Your objective:
Each line below that includes the word "https" is to be reported.

Available records:
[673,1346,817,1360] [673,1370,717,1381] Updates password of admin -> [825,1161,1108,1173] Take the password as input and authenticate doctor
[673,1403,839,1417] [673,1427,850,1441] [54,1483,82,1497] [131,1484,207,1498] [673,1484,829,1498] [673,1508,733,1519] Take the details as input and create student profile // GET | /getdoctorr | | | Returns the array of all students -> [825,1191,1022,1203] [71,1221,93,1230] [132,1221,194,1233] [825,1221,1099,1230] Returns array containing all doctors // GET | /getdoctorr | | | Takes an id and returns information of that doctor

* * *

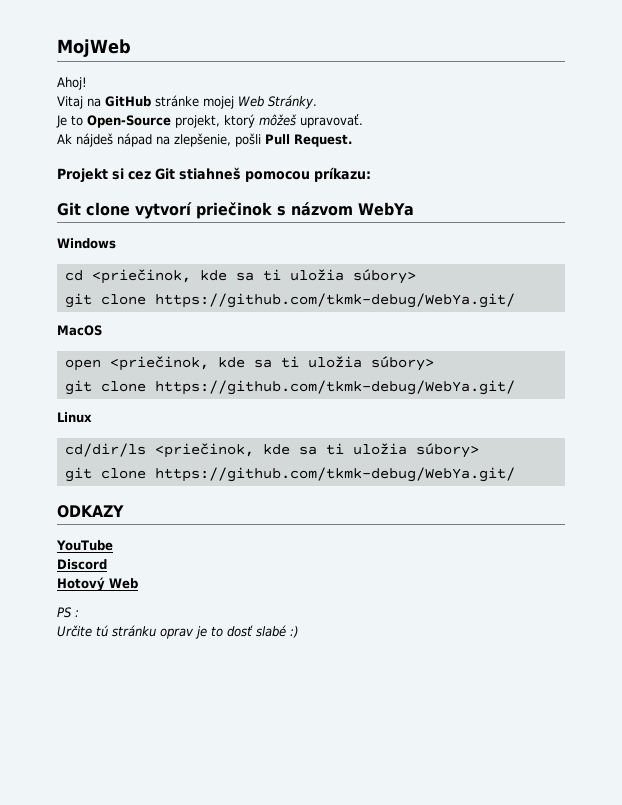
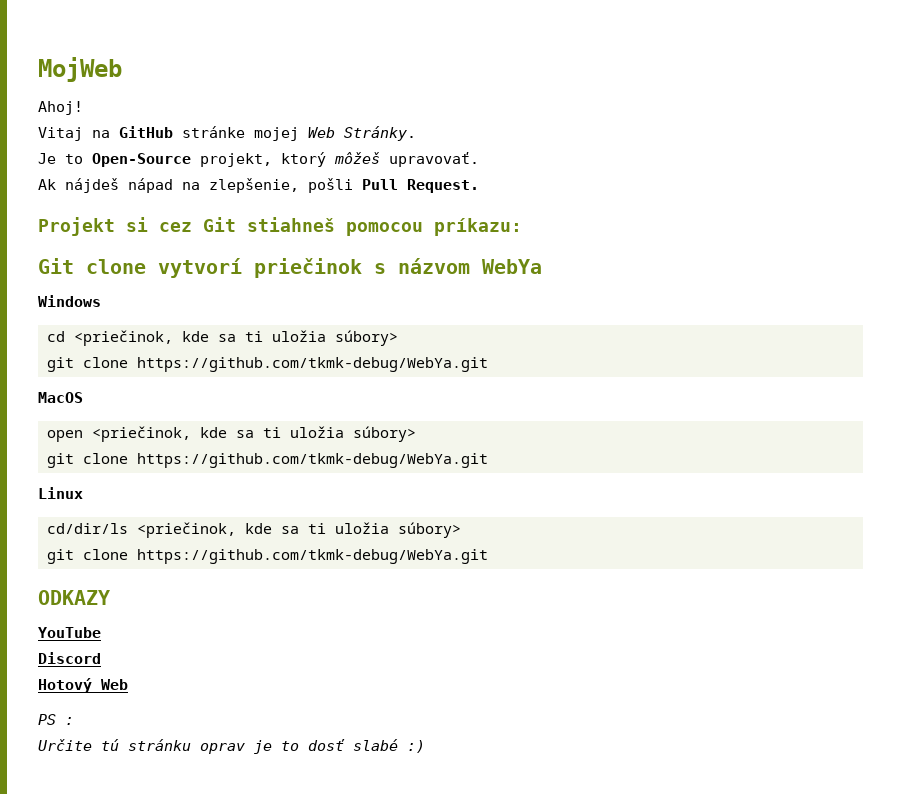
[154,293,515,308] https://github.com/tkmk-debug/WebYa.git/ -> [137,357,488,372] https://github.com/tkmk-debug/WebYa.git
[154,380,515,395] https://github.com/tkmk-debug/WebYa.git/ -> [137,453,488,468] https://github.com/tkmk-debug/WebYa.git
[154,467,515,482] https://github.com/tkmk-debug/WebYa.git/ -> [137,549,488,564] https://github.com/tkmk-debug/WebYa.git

Result for this task:
[154,293,515,308] https://github.com/tkmk-debug/WebYa.git/ -> [137,357,488,372] https://github.com/tkmk-debug/WebYa.git
[154,380,515,395] https://github.com/tkmk-debug/WebYa.git/ -> [137,453,488,468] https://github.com/tkmk-debug/WebYa.git
[154,467,515,482] https://github.com/tkmk-debug/WebYa.git/ -> [137,549,488,564] https://github.com/tkmk-debug/WebYa.git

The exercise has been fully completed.